=== TEXT ===
# # # # # # #

This post deals parameter fitting under a powerful yet often accurate approximation: a Gaussian likelihood. To be specific, for a data set \(\{x_i\}\) containing \(N\) elements, we assume the likelihood to be

\[\mathcal{L} \propto \exp \parens{-\frac{1}{2}\sum_{i=1}^N\sum_{j=1}^N(x_i - \mu_i) (\Sigma^{-1})_{ij}(x_j - \mu_j)}\]
(1)
where \(\mu_i\) represents the model prediction for data point \(i\) and \(\Sigma\) is the covariance matrix of the data, which is also predicted by the model.

In practice, we don’t even need the likelihood to be Gaussian everywhere. If it is roughly Gaussian near its maximum, the below methods will apply even if it is non-Gaussian in the tails.

It is convenient to take the logarithm of the likelihood, which is

\[\ln \mathcal{L} = -\frac{1}{2}(\bm x - \bm \mu) (\Sigma^{-1})(\bm x - \mu)\]
(2)
where we have switched to matrix notation and dropped the normalization term. The posterior is simply this likelihood times the prior; therefore, a uniform prior will give a Gaussian posterior. Even non-uniform, sufficiently wide priors will still give approximately Gaussian posteriors. Gaussianity is only violated if the priors are so narrow that their complex curvature disturbs the Gaussian likelihood. In such a case (which we will not further consider), the fit results will be dominated by the prior rather than the data.

# # # # # # #

=== Collected data ===
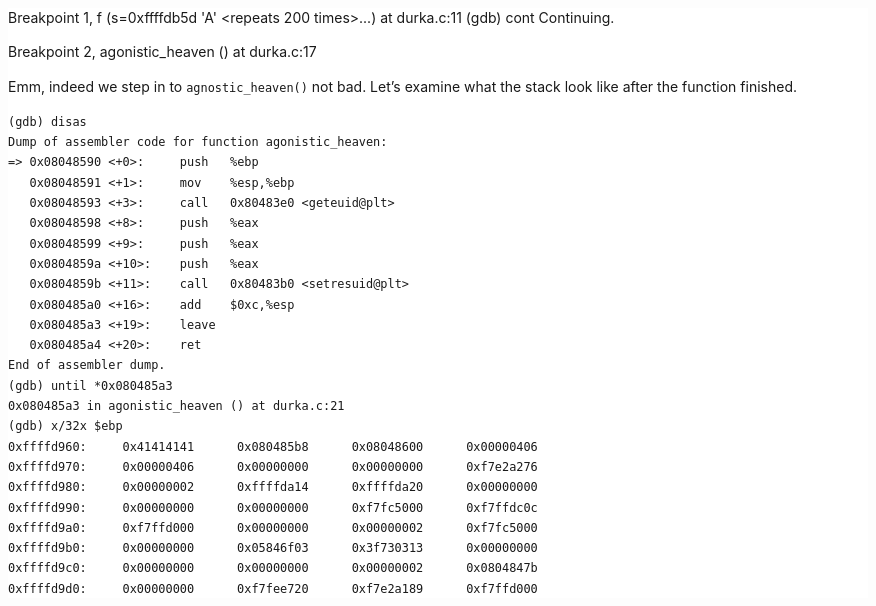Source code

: Breakpoint 1, f (s=0xffffdb5d 'A' &lt;repeats 200 times&gt;...) at durka.c:11
(gdb) cont
Continuing.

Breakpoint 2, agonistic_heaven () at durka.c:17</code></pre>

<p>Emm, indeed we step in to <code>agnostic_heaven()</code> not bad. Let’s examine what the stack look like after the function finished.</p>

<pre class="prettyprint"><code class=" hljs perl">(gdb) disas
Dump of assembler code <span class="hljs-keyword">for</span> function agonistic_heaven:
=&gt; <span class="hljs-number">0x08048590</span> &lt;+<span class="hljs-number">0</span>&gt;:     <span class="hljs-keyword">push</span>   <span class="hljs-variable">%ebp</span>
   <span class="hljs-number">0x08048591</span> &lt;+<span class="hljs-number">1</span>&gt;:     mov    <span class="hljs-variable">%esp</span>,<span class="hljs-variable">%ebp</span>
   <span class="hljs-number">0x08048593</span> &lt;+<span class="hljs-number">3</span>&gt;:     call   <span class="hljs-number">0x80483e0</span> &lt;geteuid<span class="hljs-variable">@plt</span>&gt;
   <span class="hljs-number">0x08048598</span> &lt;+<span class="hljs-number">8</span>&gt;:     <span class="hljs-keyword">push</span>   <span class="hljs-variable">%eax</span>
   <span class="hljs-number">0x08048599</span> &lt;+<span class="hljs-number">9</span>&gt;:     <span class="hljs-keyword">push</span>   <span class="hljs-variable">%eax</span>
   <span class="hljs-number">0x0804859a</span> &lt;+<span class="hljs-number">10</span>&gt;:    <span class="hljs-keyword">push</span>   <span class="hljs-variable">%eax</span>
   <span class="hljs-number">0x0804859b</span> &lt;+<span class="hljs-number">11</span>&gt;:    call   <span class="hljs-number">0x80483b0</span> &lt;setresuid<span class="hljs-variable">@plt</span>&gt;
   <span class="hljs-number">0x080485a0</span> &lt;+<span class="hljs-number">16</span>&gt;:    add    <span class="hljs-variable">$0</span>xc,<span class="hljs-variable">%esp</span>
   <span class="hljs-number">0x080485a3</span> &lt;+<span class="hljs-number">19</span>&gt;:    leave
   <span class="hljs-number">0x080485a4</span> &lt;+<span class="hljs-number">20</span>&gt;:    ret
End of assembler <span class="hljs-keyword">dump</span>.
(gdb) <span class="hljs-keyword">until</span> <span class="hljs-variable">*0x080485a3</span>
<span class="hljs-number">0x080485a3</span> in agonistic_heaven () at durka.c:<span class="hljs-number">21</span>
(gdb) <span class="hljs-keyword">x</span>/<span class="hljs-number">32</span><span class="hljs-keyword">x</span> <span class="hljs-variable">$ebp</span>
<span class="hljs-number">0xffffd960</span>:     <span class="hljs-number">0x41414141</span>      <span class="hljs-number">0x080485b8</span>      <span class="hljs-number">0x08048600</span>      <span class="hljs-number">0x00000406</span>
<span class="hljs-number">0xffffd970</span>:     <span class="hljs-number">0x00000406</span>      <span class="hljs-number">0x00000000</span>      <span class="hljs-number">0x00000000</span>      <span class="hljs-number">0xf7e2a276</span>
<span class="hljs-number">0xffffd980</span>:     <span class="hljs-number">0x00000002</span>      <span class="hljs-number">0xffffda14</span>      <span class="hljs-number">0xffffda20</span>      <span class="hljs-number">0x00000000</span>
<span class="hljs-number">0xffffd990</span>:     <span class="hljs-number">0x00000000</span>      <span class="hljs-number">0x00000000</span>      <span class="hljs-number">0xf7fc5000</span>      <span class="hljs-number">0xf7ffdc0c</span>
<span class="hljs-number">0xffffd9a0</span>:     <span class="hljs-number">0xf7ffd000</span>      <span class="hljs-number">0x00000000</span>      <span class="hljs-number">0x00000002</span>      <span class="hljs-number">0xf7fc5000</span>
<span class="hljs-number">0xffffd9b0</span>:     <span class="hljs-number">0x00000000</span>      <span class="hljs-number">0x05846f03</span>      <span class="hljs-number">0x3f730313</span>      <span class="hljs-number">0x00000000</span>
<span class="hljs-number">0xffffd9c0</span>:     <span class="hljs-number">0x00000000</span>      <span class="hljs-number">0x00000000</span>      <span class="hljs-number">0x00000002</span>      <span class="hljs-number">0x0804847b</span>
<span class="hljs-number">0xffffd9d0</span>:     <span class="hljs-number">0x00000000</span>      <span class="hljs-number">0xf7fee720</span>      <span class="hljs-number">0xf7e2a189</span>      <span class="hljs-number">0xf7ffd000</span>
</code></pre>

# # # # # # #

=== REQUIRED ACTIONS ===
1/ Using the text on Gaussian parameter fitting, state whether each statement below agrees with it: (a) the methods require the likelihood to be Gaussian everywhere, (b) a uniform prior gives a Gaussian posterior, (c) the covariance matrix of the data is predicted by the model. Give yes or no for each, with the deciding words of the text quoted.
2/ Copy the passage of the text on Gaussian parameter fitting between "In practice, we" and "than the data.", inclusive.

=== ANSWERS FOR THE EXERCISE ===
1/
(a) No: "In practice, we don’t even need the likelihood to be Gaussian everywhere."
(b) Yes: "a uniform prior will give a Gaussian posterior."
(c) Yes: "\(\Sigma\) is the covariance matrix of the data, which is also predicted by the model."

2/
In practice, we don’t even need the likelihood to be Gaussian everywhere. If it is roughly Gaussian near its maximum, the below methods will apply even if it is non-Gaussian in the tails.

It is convenient to take the logarithm of the likelihood, which is

\[\ln \mathcal{L} = -\frac{1}{2}(\bm x - \bm \mu) (\Sigma^{-1})(\bm x - \mu)\]
(2)
where we have switched to matrix notation and dropped the normalization term. The posterior is simply this likelihood times the prior; therefore, a uniform prior will give a Gaussian posterior. Even non-uniform, sufficiently wide priors will still give approximately Gaussian posteriors. Gaussianity is only violated if the priors are so narrow that their complex curvature disturbs the Gaussian likelihood. In such a case (which we will not further consider), the fit results will be dominated by the prior rather than the data.